Since the sashelp.class dataset is extremely simple, I attempt to use its variables age and weight to predict sex, which is just for demonstration purpose. According to the plot, the data points are linearly non-separable. The kernel methods have to be applied to map the input data to a high-dimensional space so that they are linearly separable. To harness SVM in SAS, three procedures are commonly used under the license of SAS EMiner. For example, PROC DMDB is used to recode the categorical data and set up the working catalog, PROC SVM is used to build the model, and PROC SVMSCORE is applied to implement the model.

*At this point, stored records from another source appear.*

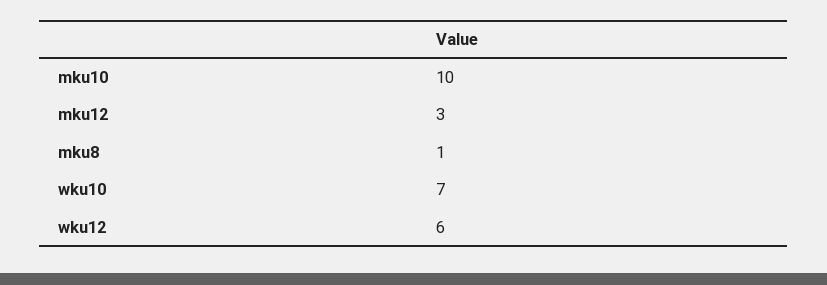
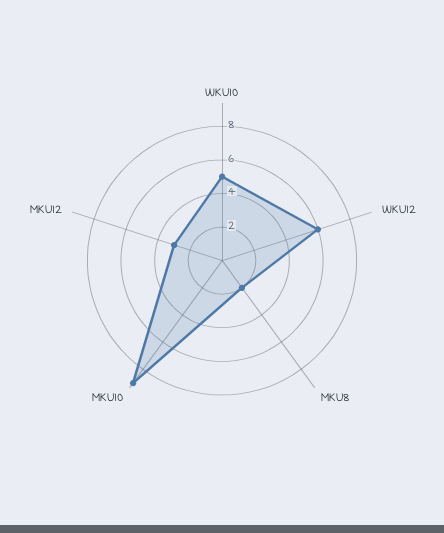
  {
-   "mku10": 10,
+   "mku10": 9,
    "mku12": 3,
-   "mku8": 1,
+   "mku8": 2,
-   "wku10": 7,
+   "wku10": 5,
    "wku12": 6
  }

proc sgplot data=sashelp.class;
   scatter x = weight y = age / group = sex;
run;

proc dmdb batch data=sashelp.class dmdbcat=_cat out=_class;
   var weight age;
   class sex;
run;

Hard margin

If we let C be infinitely large, then all constraints will be executed. Therefore, the margin is narrowed down.

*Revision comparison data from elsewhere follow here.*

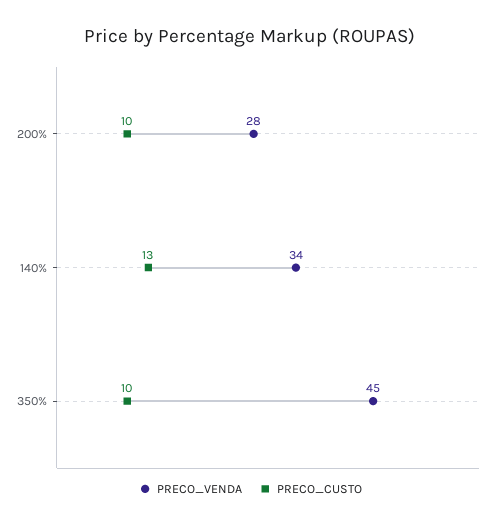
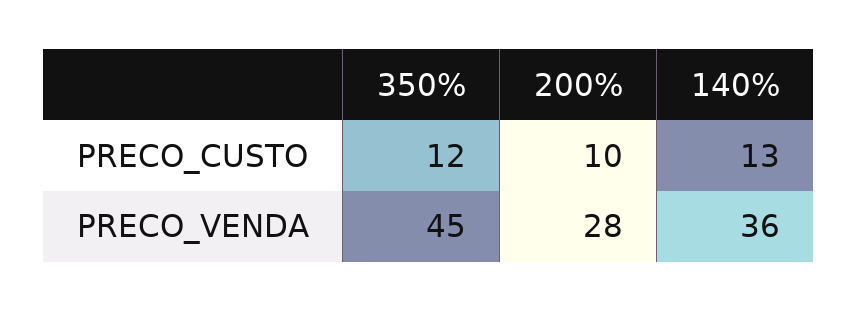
  {
    "PRECO_VENDA": {
      "200%": 28,
-     "140%": 34,
+     "140%": 36,
      "350%": 45
    },
    "PRECO_CUSTO": {
      "200%": 10,
      "140%": 13,
-     "350%": 10
+     "350%": 12
    }
  }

proc svm data=_class dmdbcat=_cat c=1e11 kernel=linear out= _1;
   title 'hard margin';
   ods output restab = restab1;
   var weight age ;
   target sex;
run;

The accuracy is 63.16%. Overall, the result is below.

Name	Value
Regularization Parameter C	100000000000
Classification Error (Training)	7.000000
Geometric Margin	1.624447E-10
Number of Support Vectors	17
Estimated VC Dim of Classifier	3.4494098E24
Number of Kernel Calls	74

Soft margin

On the contrary, the small C allows constraints to be easily ignored, which leads to the desired large margin.

proc svm data=_class dmdbcat=_cat kernel=linear out= _2;
   title 'soft margin';
   ods output restab = restab2;
   var weight age;
   target sex;
run;

The accuracy or miscalculation rate keeps the same, since the data is so small. In PROC SVM, without the specification, the C value is solved to be almost near zero, and the margin are huge.

Name	Value
Regularization Parameter C	0.000098161
Classification Error (Training)	7.000000
Geometric Margin	158.553426
Number of Support Vectors	18
Estimated VC Dim of Classifier	3.850370
Number of Kernel Calls	76

Conclusion

For the SVM procedure, except the training data, adding a validation data for the testdata option at the PROC statement could effectivley increase the C parameter and decrease the possibility of overfitting.
There are a few advantages for SVM over other data mining methods. First SVM is suitable for high dimension data, and more importantly the complexity can be easily controlled by the adjustment of the regularization parameter C.